Page-level text extractions »
§ §

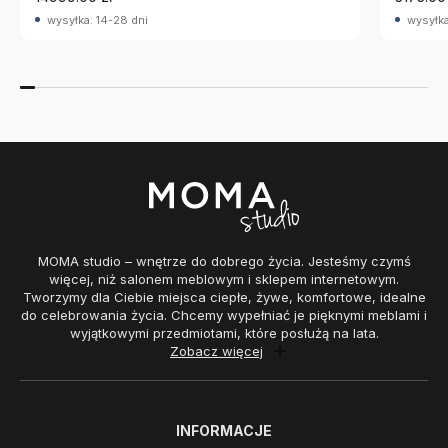
wysyłka: 14-28 dni
wysyłka
MOMA studio – wnętrze do dobrego życia. Jesteśmy czymś
więcej, niż salonem meblowym i sklepem internetowym.
Tworzymy dla Ciebie miejsca ciepłe, żywe, komfortowe, idealne
do celebrowania życia. Chcemy wypełniać je pięknymi meblami i
wyjątkowymi przedmiotami, które posłużą na lata.
Zobacz więcej
INFORMACJE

§ §

PROBLEM TO SOLVE » The answer must be a word-for-word copy of all the entries, containing no pictures.

TASK SOLUTION »
wysyłka: 14-28 dni
wysyłka
MOMA studio – wnętrze do dobrego życia. Jesteśmy czymś
więcej, niż salonem meblowym i sklepem internetowym.
Tworzymy dla Ciebie miejsca ciepłe, żywe, komfortowe, idealne
do celebrowania życia. Chcemy wypełniać je pięknymi meblami i
wyjątkowymi przedmiotami, które posłużą na lata.
Zobacz więcej
INFORMACJE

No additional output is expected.